The company said it would ask the USDA to start "a public process to bring more clarity and consistency to labeling and advertising rules" on antibiotic claims.
Raymond's statement said the USDA had ordered Tyson on Monday night to stop using the "raised without antibiotics" labels by June 18, something Mickelson called "unrealistic."
U.S. District Judge Richard Bennett in Baltimore had set a May 15 deadline to stop Tyson from running any of the advertisements, including in-store posters and brochures.

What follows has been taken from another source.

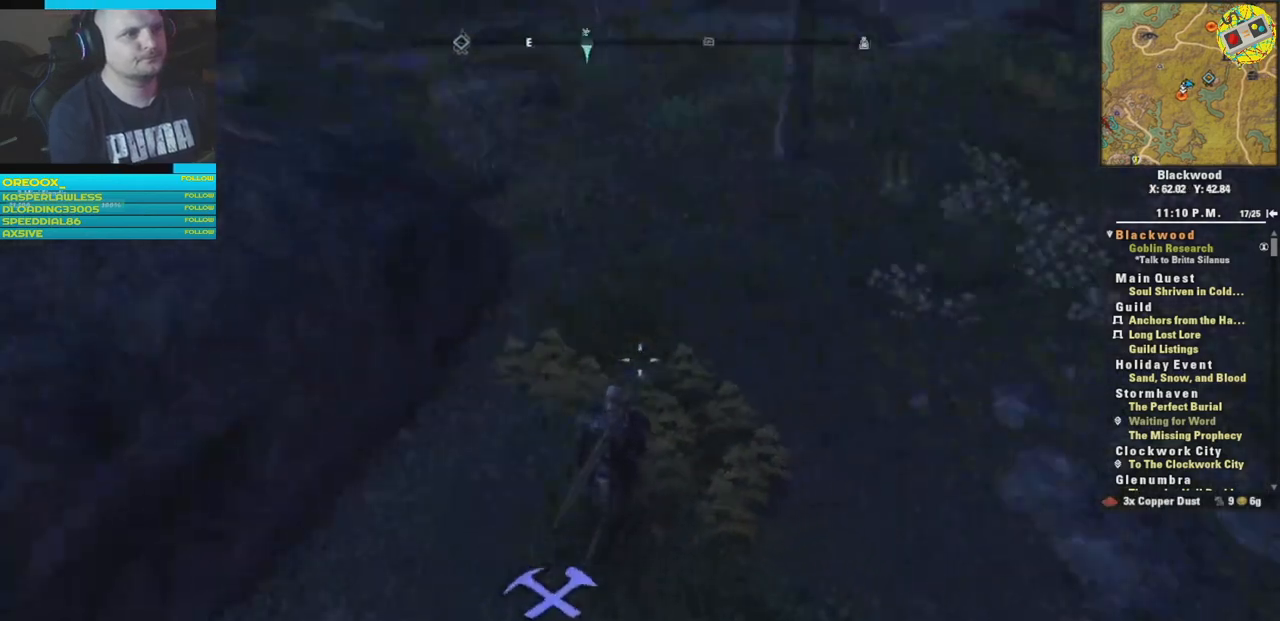
{"buttons": [], "left_stick": "up", "right_stick": "center", "events": [[133, "L3", "down"], [166, "right_stick", "center"], [200, "left_stick", "up"], [283, "L3", "up"]]}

The injunction came after competitors Perdue and Sanderson sued, claiming Tyson's advertising was misleading.
Sanderson, based in Laurel, Miss., has argued it lost a $4 million account to Tyson because of the advertising campaign, and Salisbury, Md.-based Perdue claims it has lost about $10 million in revenue since last year.
Shares of Tyson fell $1.47 , or nearly 8 percent, to $16.98 on Tuesday.